Environnement et développement économique - Dumont est la cible de Charest et de Mulcair
Mots clés : Action démocratique du Québec, environnement, Mario Dumont, Gouvernement, Canada (Pays), Québec (province)
Le premier ministre et chef libéral, Jean Charest, a tourné en ridicule le virage vert de l'Action démocratique en fin de semaine lors de son conseil général à Victoriaville, affirmant que Mario Dumont et son parti étaient 20 ans en retard pour ce qui est de concilier l'environnement et le développement économique.
«J'ai entendu le vieux discours venant de la bouche de M. Dumont, en fin de semaine, qui dit que l'économie, dans le fond, ne doit pas être freinée par l'environnement. Il est environ 20 ans en retard sur la réalité. Au Québec, comme ailleurs, l'environnement et l'économie sont deux faces de la même médaille», a lancé M. Charest au cours d'une rencontre avec la presse.

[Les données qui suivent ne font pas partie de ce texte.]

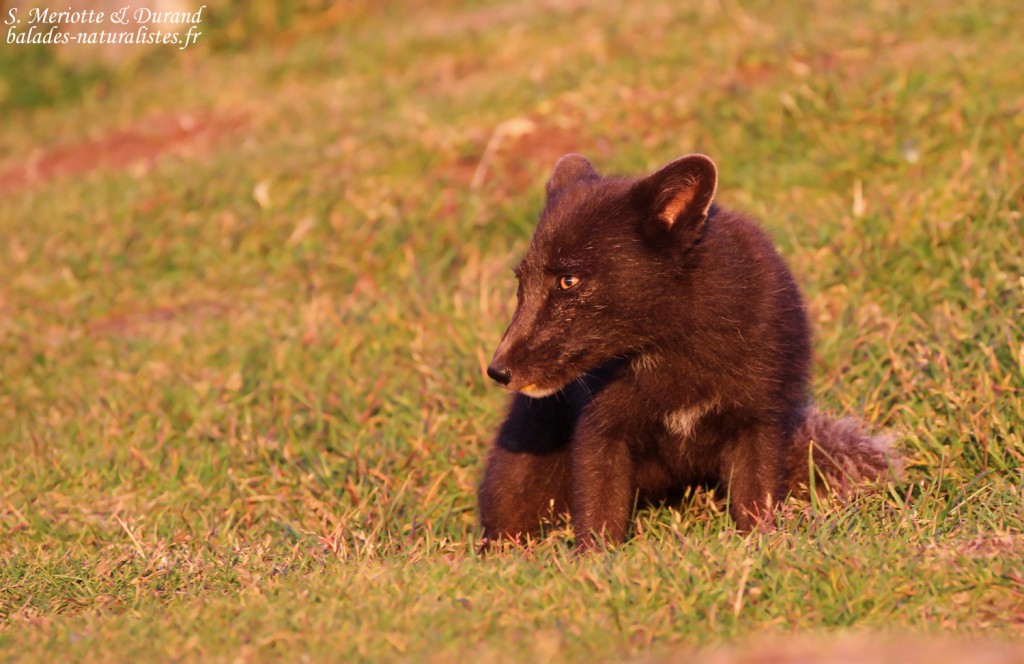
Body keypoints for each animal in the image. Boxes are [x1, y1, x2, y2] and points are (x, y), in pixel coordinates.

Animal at [478, 153, 900, 551]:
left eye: (569, 280)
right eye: (521, 281)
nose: (498, 371)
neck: (673, 355)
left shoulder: (759, 422)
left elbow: (756, 503)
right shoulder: (600, 430)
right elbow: (600, 513)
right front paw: (594, 565)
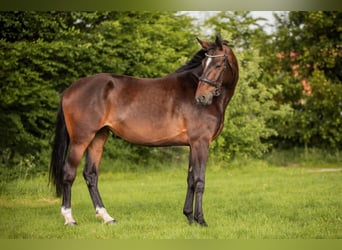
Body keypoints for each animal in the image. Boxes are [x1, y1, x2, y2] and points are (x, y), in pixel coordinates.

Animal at [50, 34, 238, 228]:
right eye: (204, 64)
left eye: (218, 65)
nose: (201, 97)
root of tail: (69, 90)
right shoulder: (201, 142)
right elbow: (199, 181)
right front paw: (200, 220)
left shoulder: (193, 145)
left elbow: (190, 180)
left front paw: (189, 217)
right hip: (81, 140)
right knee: (68, 173)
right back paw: (69, 218)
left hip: (98, 138)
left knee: (90, 175)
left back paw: (107, 217)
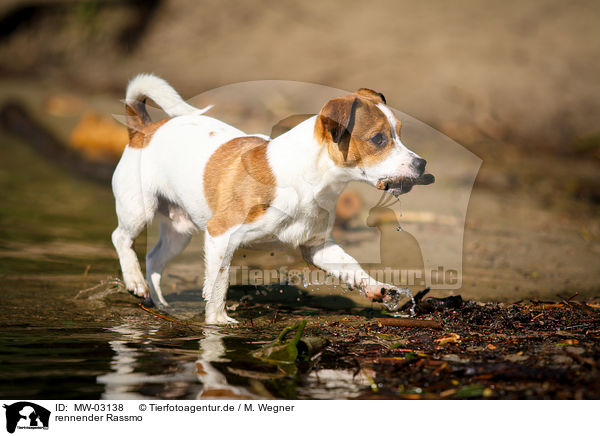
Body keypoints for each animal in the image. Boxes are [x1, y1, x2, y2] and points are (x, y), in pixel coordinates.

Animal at [111, 74, 432, 324]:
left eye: (399, 133)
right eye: (378, 139)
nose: (422, 164)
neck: (307, 180)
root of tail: (143, 129)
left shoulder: (317, 246)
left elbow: (351, 265)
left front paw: (376, 288)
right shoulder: (220, 235)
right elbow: (219, 283)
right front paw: (217, 322)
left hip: (179, 232)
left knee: (154, 258)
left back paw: (159, 302)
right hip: (138, 210)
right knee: (120, 238)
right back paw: (135, 281)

Il a encore une fois accusé M. Dumont d'agir en opportuniste, de tenter de profiter d'un sujet à la mode.
M. Charest n'a pas été impressionné non plus par la présence, au conseil général de l'ADQ la fin de semaine dernière, de l'ancien président d'Hydro-Québec André Caillé et de l'ancien ministre péquiste de l'Agriculture Jean Garon.
«André Caillé propose de doubler les tarifs d'électricité, ce qui est exactement le contraire de tout ce que M. Dumont a dit, dans les dernières années, et André Caillé est contre le BAPE [Bureau d'audiences publiques en environnement]», a soutenu M. Charest. M. Dumont, quant à lui, s'est opposé à toute hausse brusque des tarifs d'électricité.
D'autre part, Mario Dumont s'est attiré les foudres de l'ancien ministre québécois du Développement durable, de l'Environnement et des Parcs Thomas Mulcair, venu appuyer les quelque 40 groupes écologistes et comités de citoyens à l'origine du projet Archipel vert hier.
Invité par Le Devoir à commenter les propos de M. Dumont, l'ancien ministre devenu depuis député fédéral d'Outremont (NPD), Thomas Mulcair a déclaré que «c'est un des moments les plus étonnants qu'il m'ait été donné de vivre en politique».
«Quelqu'un qui convoque tous les médias pour redorer son blason en matière d'environnement et de développement durable, qui va jusqu'à inviter des têtes d'affiche du mouvement écologiste à sa rescousse et qui, à la fin de la journée, affirme que, par ailleurs, ce sera les grands projets d'abord: c'est comme s'il n'avait strictement rien compris, et on a tous été très, très surpris d'entendre ça. C'est dommage en réalité. Mais il est vrai que c'est toujours de bon ton de parler d'environnement. Mais faut voir de plus près les réelles intentions des gens: c'est ce qui compte. Et c'était très clair quand à la fin il a dit: ne pensez pas une seconde que ça va nous empêcher de faire ce qu'on veut comme projet. Ça dit tout», conclut l'ancien ministre de l'Environnement.